I’m getting older. We all are. However, it seems like ever since I started school I’ve met this woman deep down inside of me that I never knew existed. Meet Grandma Brittny.
Grandma Brittny is alright… I suppose. I mean, she’s very concerned about coffee in the morning and obtaining ample fiber with breakfast.
She’s interested in the weather and whether it corresponds with the almanac.
She even wears big bulky socks to bed most nights.
She never watches the 10:00 news (because she’s already in bed, of course).
Guys- Grandma Brittny is KILLING Regular Brittny!
It’s like she’s taking over my body and is trying to control it remotely from some station in the clouds.
I don’t think I realized how bad it really was until a couple weeks ago. P and I FaceTime three mornings a week. We get ready together, which I find very fun.
“Should I wear the green shirt or the pink one?”
“Yogurt or eggs?”
“Ooh! That blush is so pretty!”
It’s great.
Anyway, the other morning we were talking and I mentioned how much I was loving my new deodorant and how wonderful it smelled. I went on and on about the stuff and how, “if they made it in a lotion in that scent I’d use it all the time.”

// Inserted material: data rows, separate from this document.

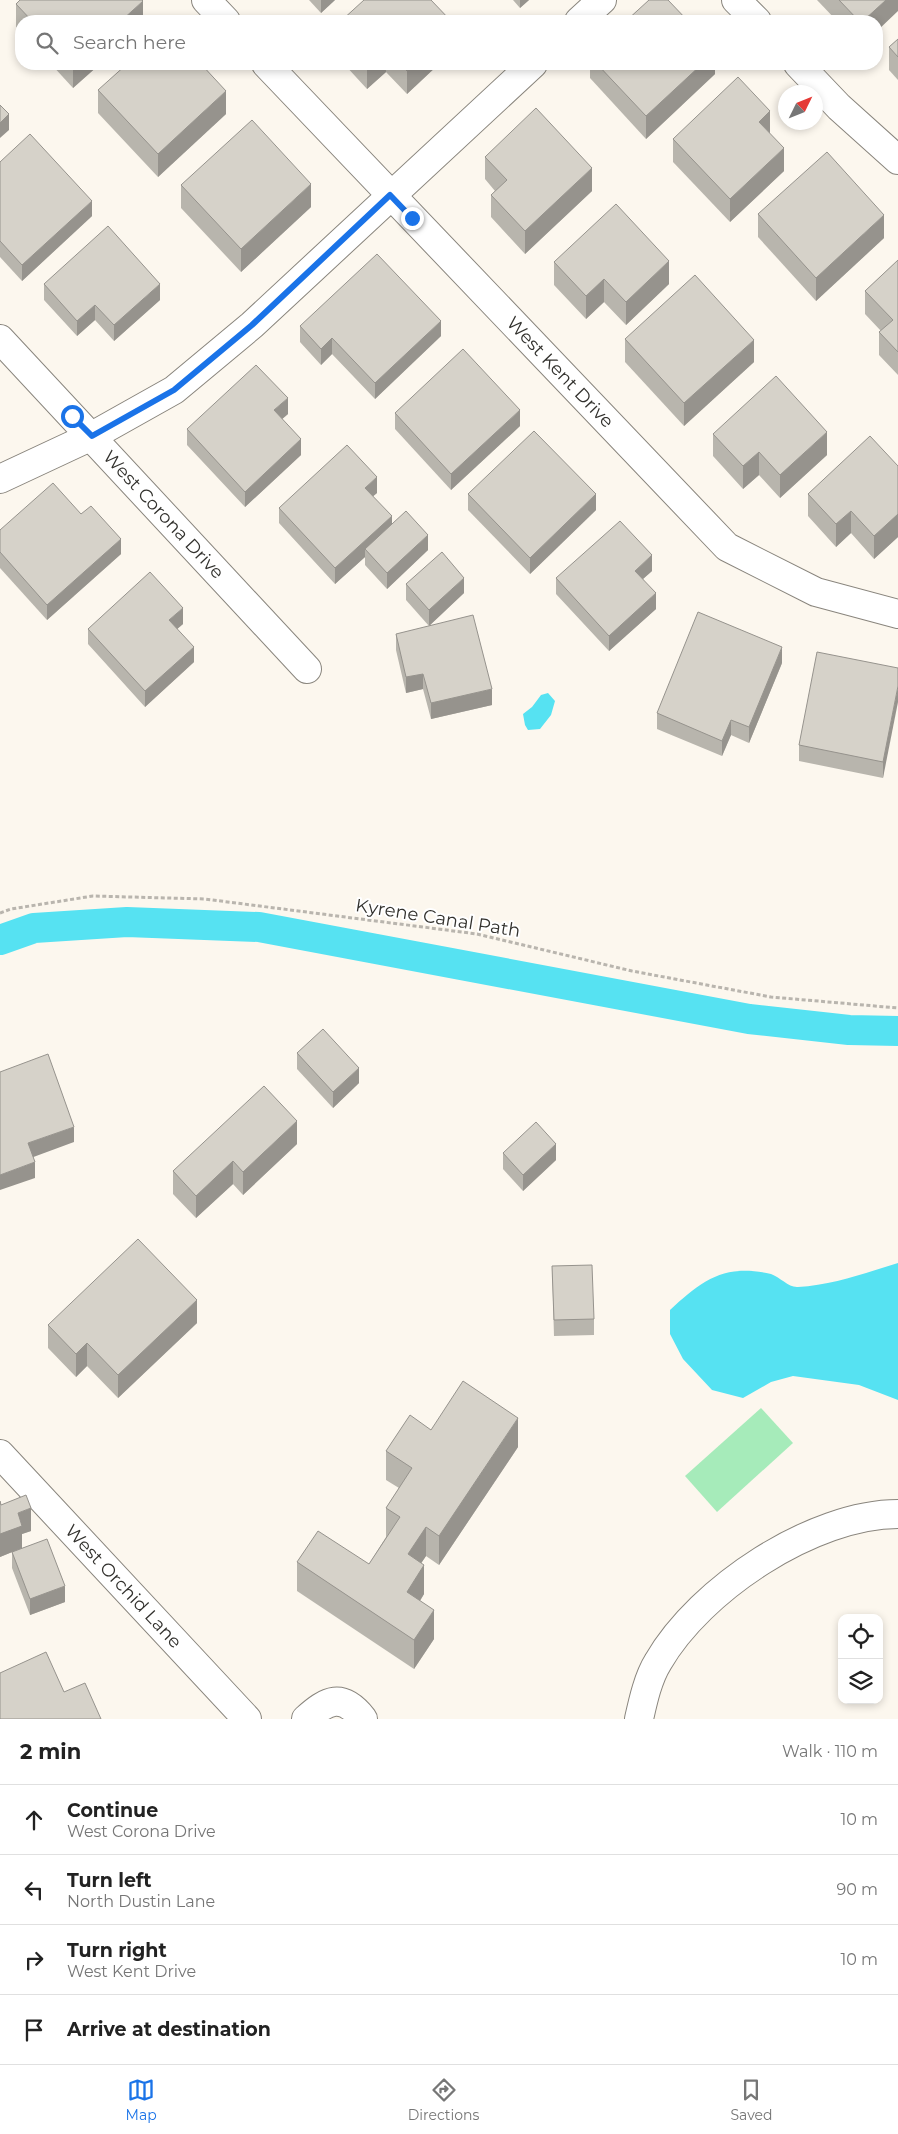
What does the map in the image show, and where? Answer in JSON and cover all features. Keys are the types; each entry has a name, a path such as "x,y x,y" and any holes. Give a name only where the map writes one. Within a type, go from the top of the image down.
{"street":[{"path":"206,0 220,15"},
{"path":"586,15 602,0"},
{"path":"736,0 751,15"},
{"name":"West Kent Drive","path":"272,70 727,547 816,592 898,614"},
{"path":"0,480 92,436 174,390 252,325 526,70"},
{"path":"804,70 839,107 898,160"},
{"name":"West Corona Drive","path":"0,339 307,669"},
{"name":"West Orchid Lane","path":"0,1454 247,1719"},
{"path":"639,1719 657,1662 685,1626 727,1584 801,1538 837,1524 883,1514 898,1514"},
{"path":"306,1719 322,1704 338,1701 357,1712 363,1719"}],"path":[{"name":"Kyrene Canal Path","path":"0,913 11,909 93,896 205,899 477,934 632,971 771,998 898,1008"}],"green space":[{"path":"761,1408 793,1443 717,1512 685,1476"}],"water":[{"path":"548,693 555,701 551,715 540,729 528,730 523,714 532,707 541,695"},
{"path":"898,1263 898,1400 859,1385 793,1376 771,1382 743,1398 712,1390 683,1359 670,1334 670,1310 693,1290 715,1277 727,1273 755,1271 771,1274 791,1286 798,1287 836,1281"}],"building":[{"path":"20,0 143,1 128,15 26,15 16,4"},
{"path":"364,0 431,0 445,15 348,15"},
{"path":"649,0 668,0 682,15 633,15"},
{"path":"839,0 886,0 870,15 853,15"},
{"path":"898,39 898,57 889,47"},
{"path":"120,70 207,70 226,91 158,154 98,90"},
{"path":"603,70 696,70 646,116"},
{"path":"738,77 770,111 759,122 784,148 730,199 673,139"},
{"path":"0,105 9,114 0,123"},
{"path":"536,108 592,168 525,231 491,195 507,180 485,157"},
{"path":"252,120 311,184 241,249 181,185"},
{"path":"30,134 92,201 22,265 0,241 0,162"},
{"path":"827,152 884,215 816,278 758,214"},
{"path":"616,204 669,261 626,302 604,279 586,296 554,262"},
{"path":"108,226 160,284 114,325 95,305 77,321 44,284"},
{"path":"377,254 441,321 375,383 332,338 321,349 300,326"},
{"path":"898,260 898,352 879,332 893,320 865,291"},
{"path":"695,275 754,340 684,403 625,339"},
{"path":"463,349 520,410 451,474 395,413"},
{"path":"256,365 288,398 274,410 301,439 245,492 187,429"},
{"path":"776,376 827,432 780,475 759,452 743,466 713,434"},
{"path":"534,431 596,494 530,558 468,494"},
{"path":"870,436 898,466 898,514 874,536 851,511 836,524 808,494"},
{"path":"347,445 377,477 365,488 392,516 335,568 279,508"},
{"path":"53,483 81,514 91,506 121,539 47,605 0,552 0,530"},
{"path":"406,511 428,535 387,573 365,549"},
{"path":"620,521 652,555 635,571 656,593 609,636 556,578"},
{"path":"442,552 464,578 429,610 406,584"},
{"path":"150,572 183,608 169,620 194,647 145,691 88,629"},
{"path":"698,612 782,647 749,727 731,720 722,741 657,713"},
{"path":"473,615 492,689 431,703 423,674 406,677 396,634"},
{"path":"817,652 898,668 898,686 883,762 799,745"},
{"path":"323,1029 359,1068 333,1092 297,1053"},
{"path":"48,1054 74,1127 28,1143 35,1162 0,1175 0,1072"},
{"path":"264,1086 297,1121 243,1172 233,1161 196,1196 173,1171"},
{"path":"536,1122 556,1144 523,1175 503,1153"},
{"path":"138,1239 197,1300 118,1375 87,1343 76,1354 48,1325"},
{"path":"592,1265 594,1319 554,1320 552,1266"},
{"path":"463,1381 518,1418 439,1536 426,1527 408,1554 424,1565 407,1592 434,1610 414,1640 297,1562 318,1531 369,1564 400,1517 386,1508 412,1468 386,1451 410,1415 431,1430"},
{"path":"26,1495 31,1508 18,1513 22,1526 0,1534 0,1501 1,1505"},
{"path":"47,1539 65,1586 30,1599 12,1552"},
{"path":"46,1652 64,1692 85,1683 101,1719 0,1719 0,1673"}],"waterway":[{"path":"0,940 34,928 127,922 259,927 749,1019 849,1030 898,1031"}],"route":[{"path":"72,416 92,436 174,390 252,325 390,195 412,218"}]}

Finally P asked what kind I was using, and I told her, and she burst into laughter- “That crap smells like an old lady!!”
Busted.
I laughed, and agreed, and then cursed Grandma Brittny.
And then caved and had my FiberOne for breakfast- being sure to remember my multivitamin.
I had another similar encounter a few days ago before going to the gym.
I’m one of those annoying girls that sprays on the body spray before going to gym. In hopes of quelling the sweaty “yuck.” I noticed I was out of my old spray and used a new Bath and Body Works one Will’s mom had gotten for me last Christmas. I remember when I had gotten it I specifically said to Will, “ This stuff smells like something an old lady would wear!”
But because there was no receipt I wasn’t able to take it back. So, I kept it and figured I’d be able to use it for instances such as these- going to the gym, lazy days around the house, etc.
So I sprayed it on and headed to the gym. On my way there I began thinking, “Huh… this stuff doesn’t smell bad at all! In fact, it smells pretty great!”
I quickly realized what had happened. “Get a hold of yourself! Don’t you see what she’s trying to do!? She’s trying to weaken you!”
And I almost let her win.
So now I’m in full revolt mode. Out to take my life back and away from the feeble old hands of that old hag! Just because I’m in school again doesn’t mean I have to turn into a big Granny, right!?
I’m going out of my way to avoid bedazzlers and sweat suits in the mall, and eating Lucky Charms for breakfast. I’m cranking up the rap and avoiding the Hallmark channel.
Just regular old coffee? Pow! Extra shot of espresso please!
10:00 news? How about Conan!
Bulky socks? Lingerie!
I realize it’s petty, and it’s likely a matter of time before Grandma Brittny returns (and this time for good), but I’d like to think that’s still another 20 years away, you know?
So, when that day finally comes I’ll embrace Grandma Brittny with open arms- but until then? It’s war.